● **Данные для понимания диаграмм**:
========================================================================

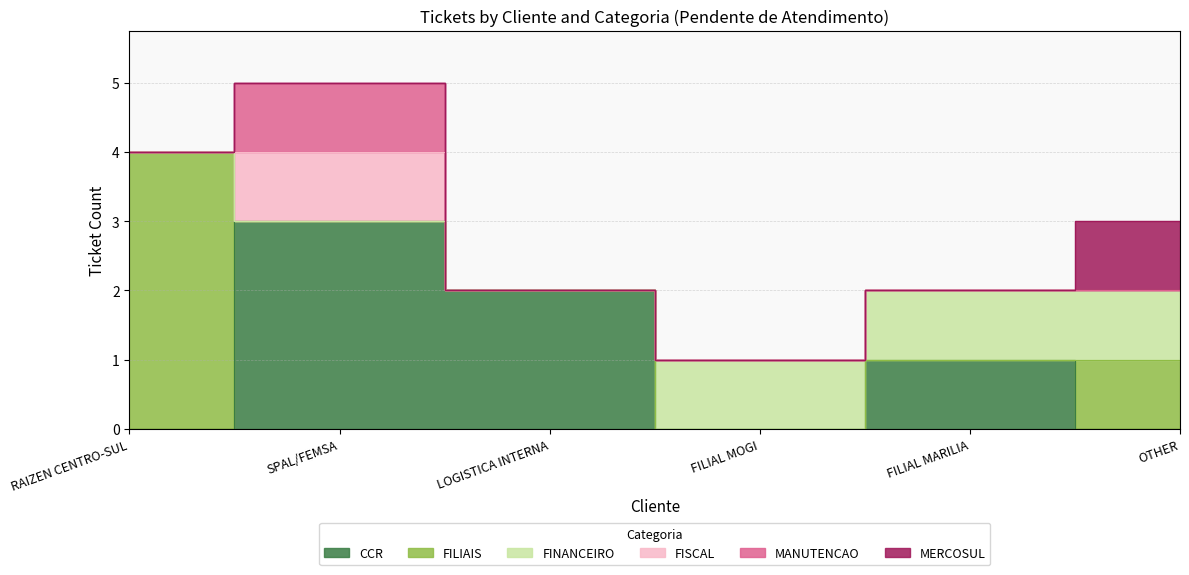

Which series has the largest total across all categories?

CCR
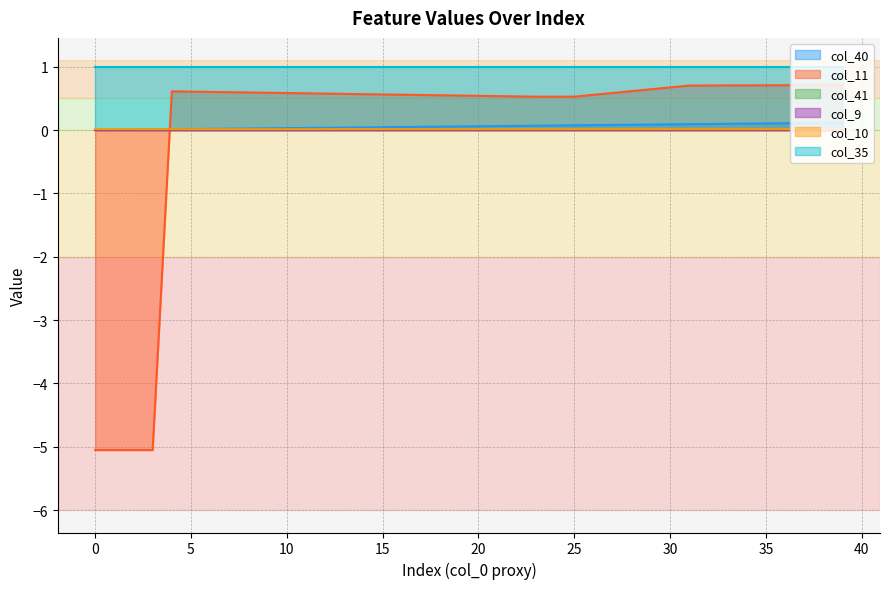

Does the chart display data point markers on the line(s)?

No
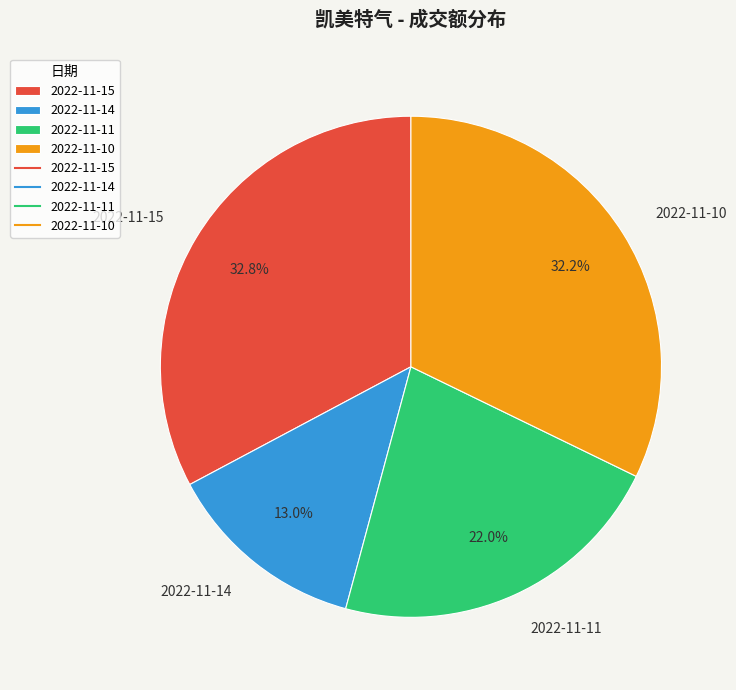

Does 2022-11-15 represent more than half of the total?

No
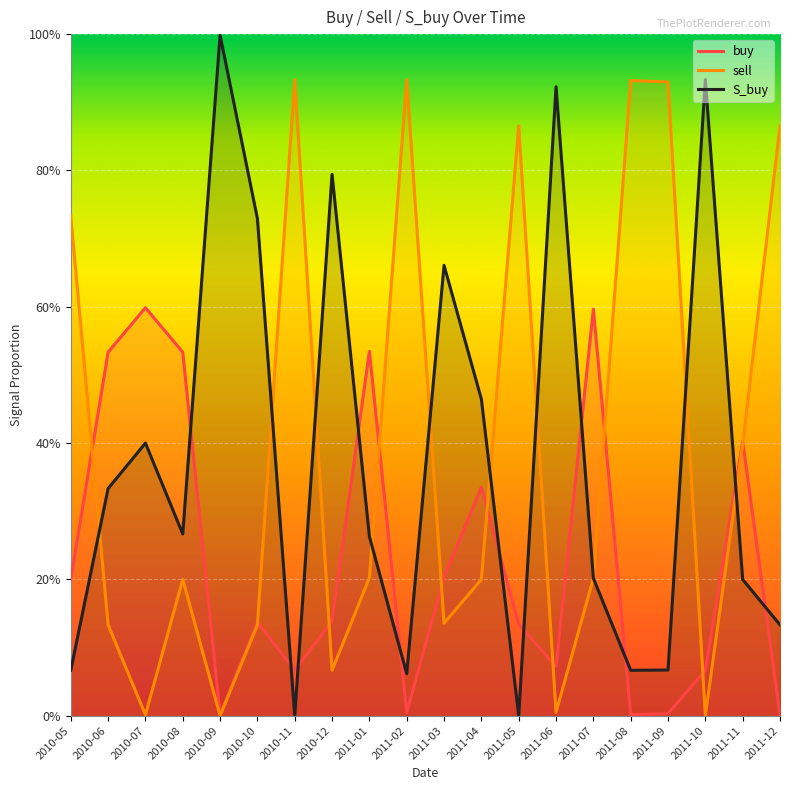

What is the difference between the sell values at 2011-06 and 2011-03?

0.1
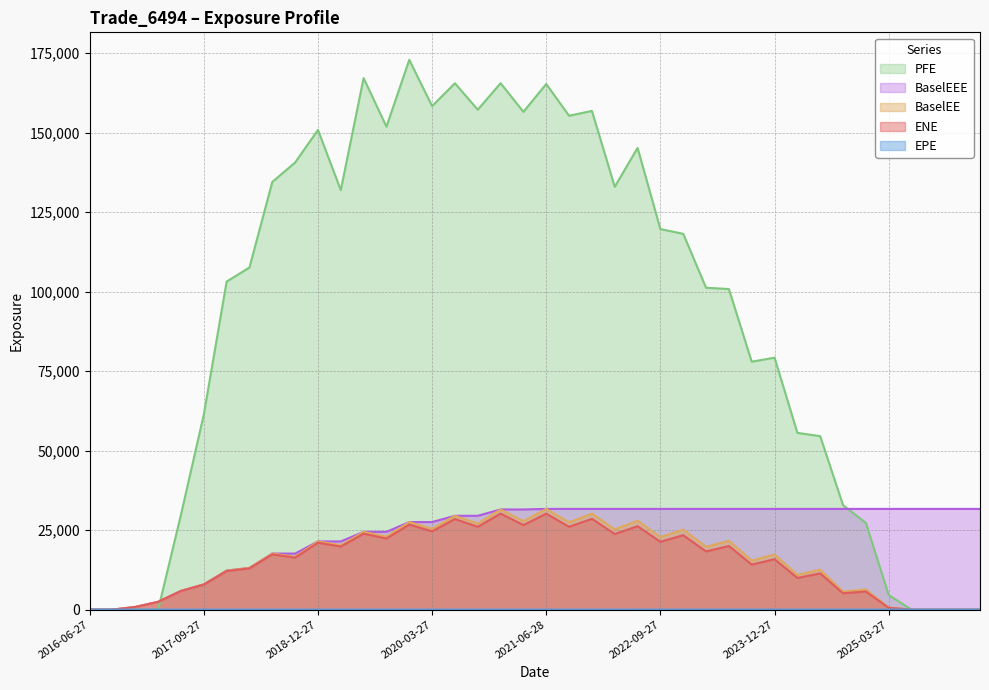

At which category is the sum across all series the highest?

2021-06-28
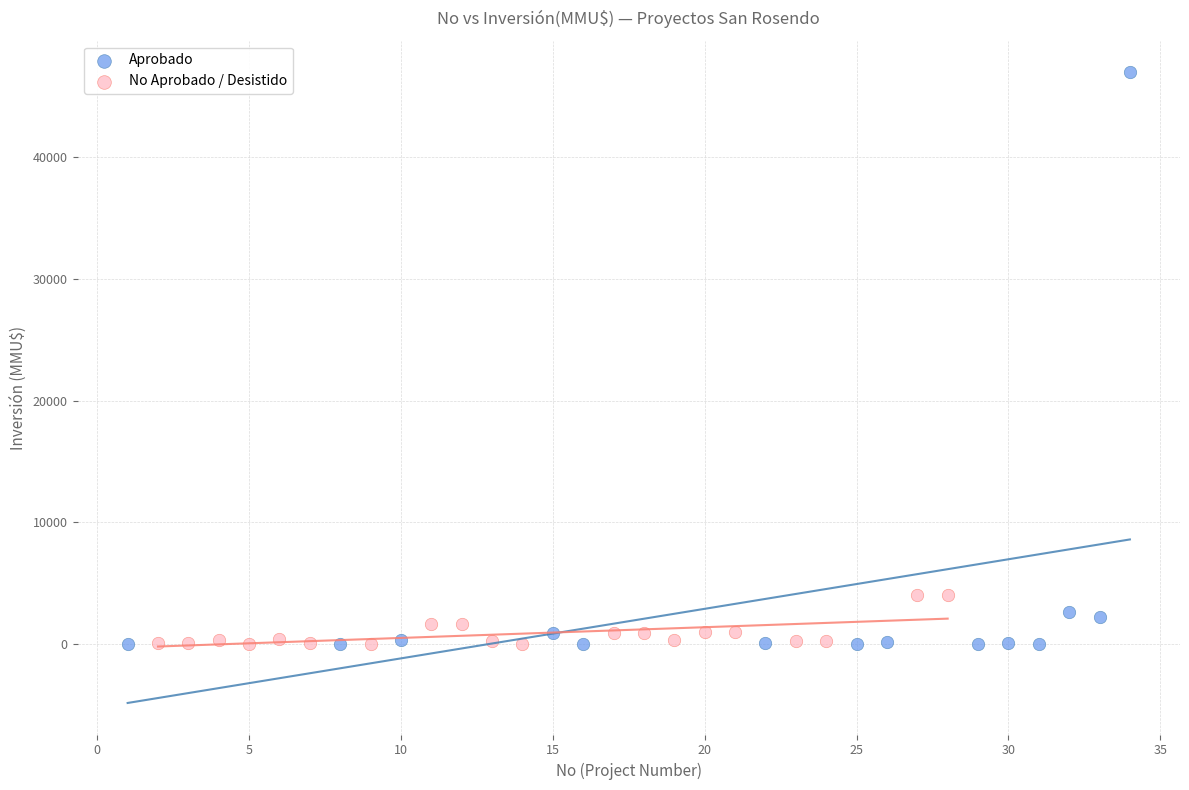

Which series has the largest Y range (max minus min)?

Aprobado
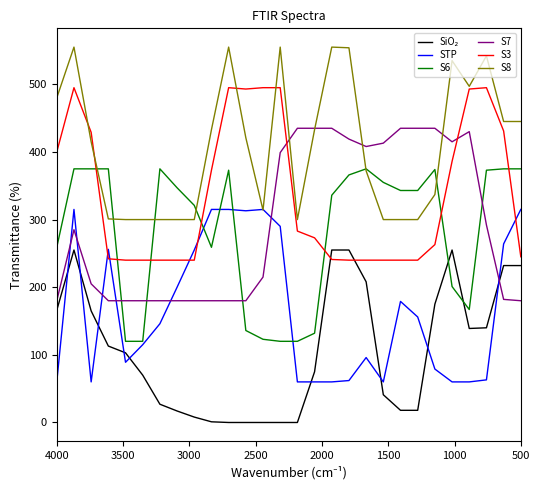

Which series has the largest range (max minus min)?

SiO₂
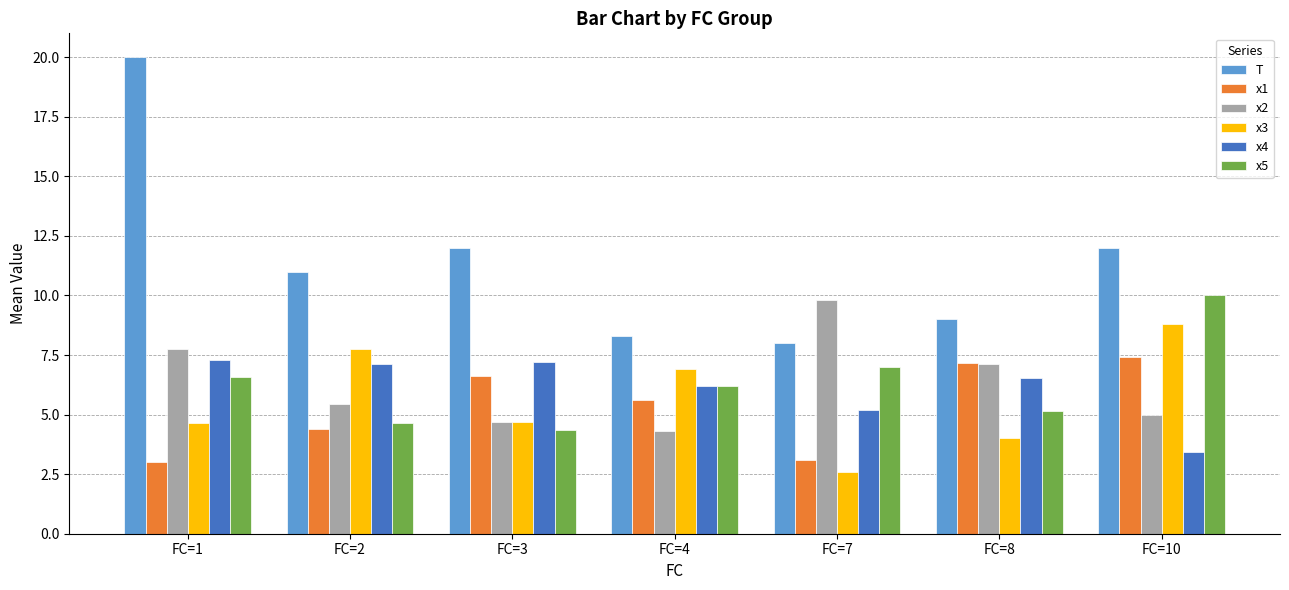

What is the approximate value of x3 at FC=2?

7.7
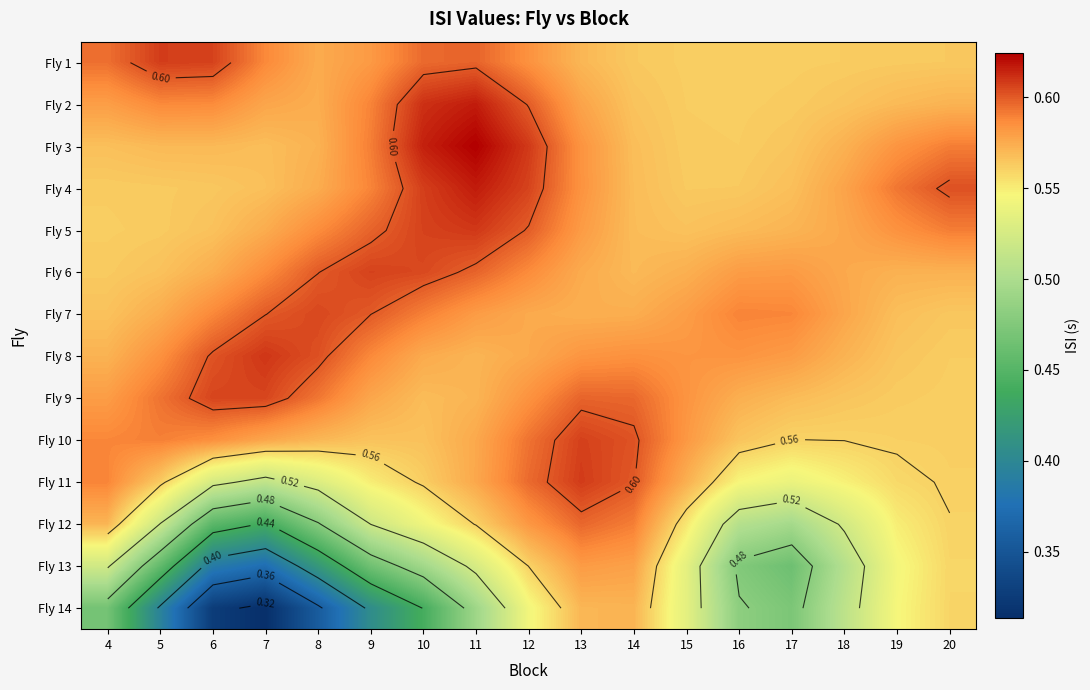

List the labels in order of Fly 5 value, largest first.

11, 10, 12, 9, 20, 8, 19, 13, 18, 7, 17, 16, 14, 15, 6, 5, 4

========================================================================

● **ЗАДАНИЕ**: Выведите записи без изменений, начиная со строки, в которой есть «What is the difference», и до самого конца записей, включая обе границы. Изображения в ответ не включайте.

● **ВЫПОЛНЕННОЕ ЗАДАНИЕ**:
What is the difference between the sell values at 2011-06 and 2011-03?

0.1

At which category is the sum across all series the highest?

2021-06-28

Which series has the largest Y range (max minus min)?

Aprobado

Which series has the largest range (max minus min)?

SiO₂

What is the approximate value of x3 at FC=2?

7.7

List the labels in order of Fly 5 value, largest first.

11, 10, 12, 9, 20, 8, 19, 13, 18, 7, 17, 16, 14, 15, 6, 5, 4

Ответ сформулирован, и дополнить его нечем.